[Stored data entries]
--
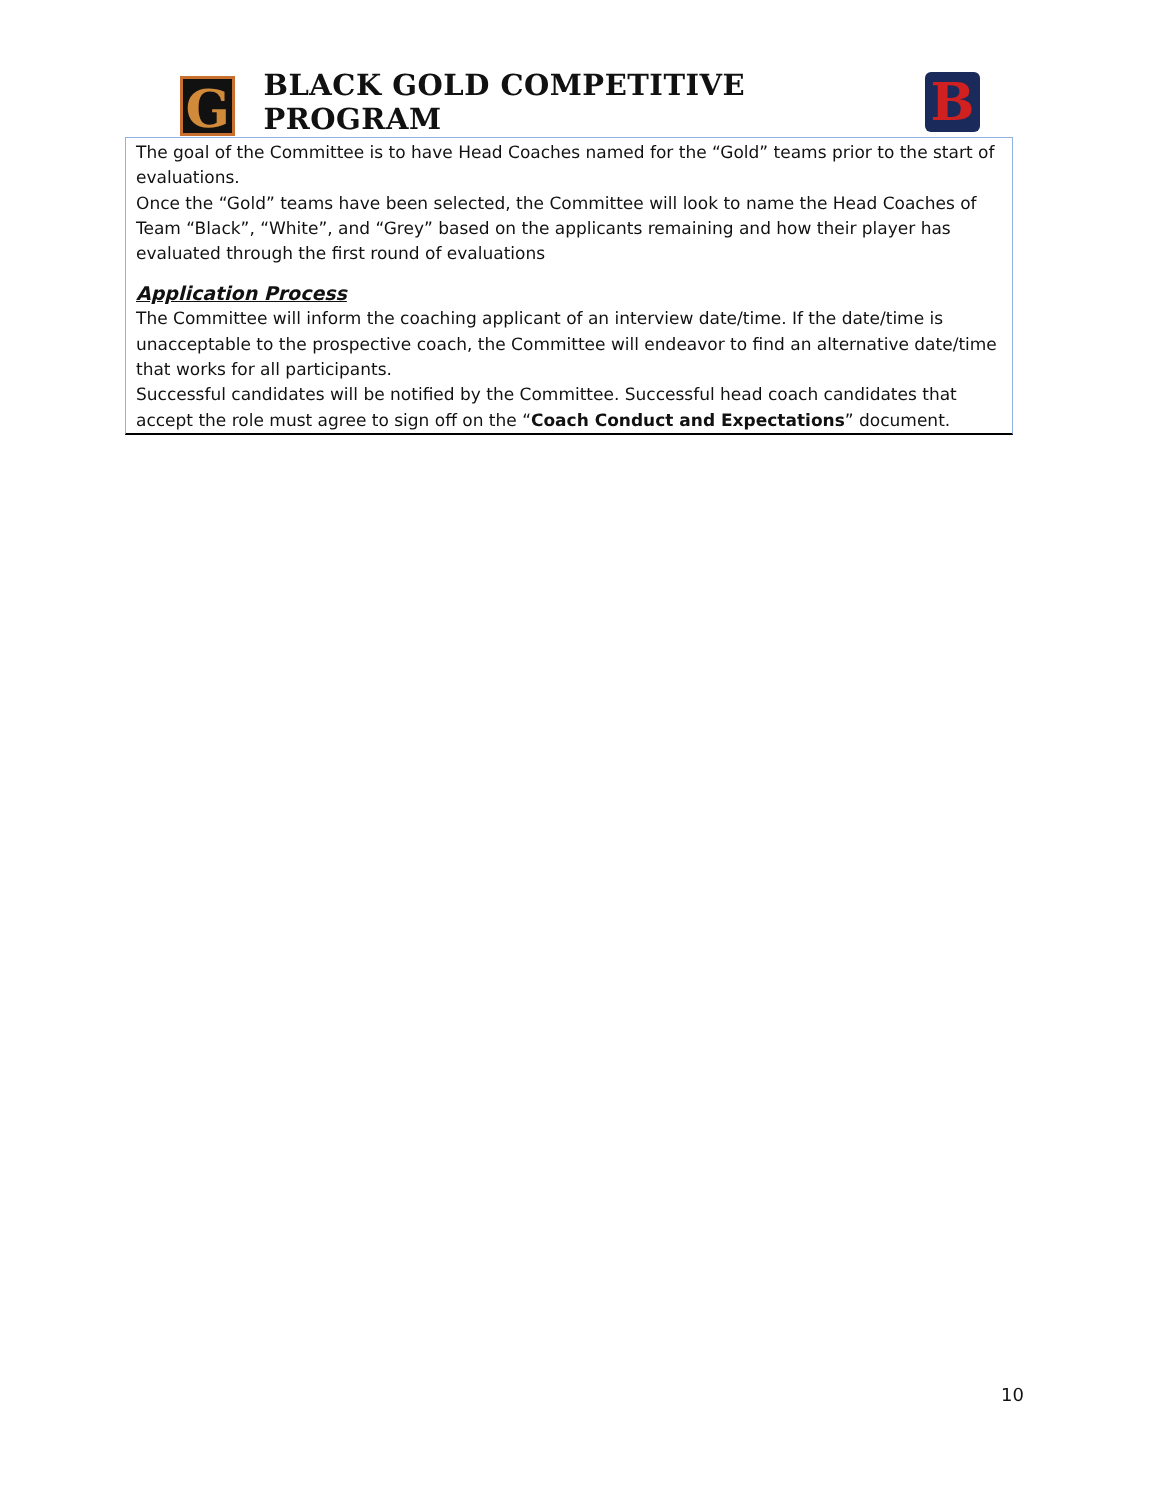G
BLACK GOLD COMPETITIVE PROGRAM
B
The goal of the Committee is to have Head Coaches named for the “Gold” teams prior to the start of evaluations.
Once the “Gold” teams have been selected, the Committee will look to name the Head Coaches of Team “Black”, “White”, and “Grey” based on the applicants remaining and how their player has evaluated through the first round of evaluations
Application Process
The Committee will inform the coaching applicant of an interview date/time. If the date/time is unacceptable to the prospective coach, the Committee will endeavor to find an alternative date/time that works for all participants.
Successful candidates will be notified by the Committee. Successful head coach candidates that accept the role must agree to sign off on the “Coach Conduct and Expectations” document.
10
--
ASSIGNED TASK: Could you copy the data above exactly, leaving the pictures out?

RESPONSE TO THE EXERCISE:
G
BLACK GOLD COMPETITIVE PROGRAM
B
The goal of the Committee is to have Head Coaches named for the “Gold” teams prior to the start of evaluations.
Once the “Gold” teams have been selected, the Committee will look to name the Head Coaches of Team “Black”, “White”, and “Grey” based on the applicants remaining and how their player has evaluated through the first round of evaluations
Application Process
The Committee will inform the coaching applicant of an interview date/time. If the date/time is unacceptable to the prospective coach, the Committee will endeavor to find an alternative date/time that works for all participants.
Successful candidates will be notified by the Committee. Successful head coach candidates that accept the role must agree to sign off on the “Coach Conduct and Expectations” document.
10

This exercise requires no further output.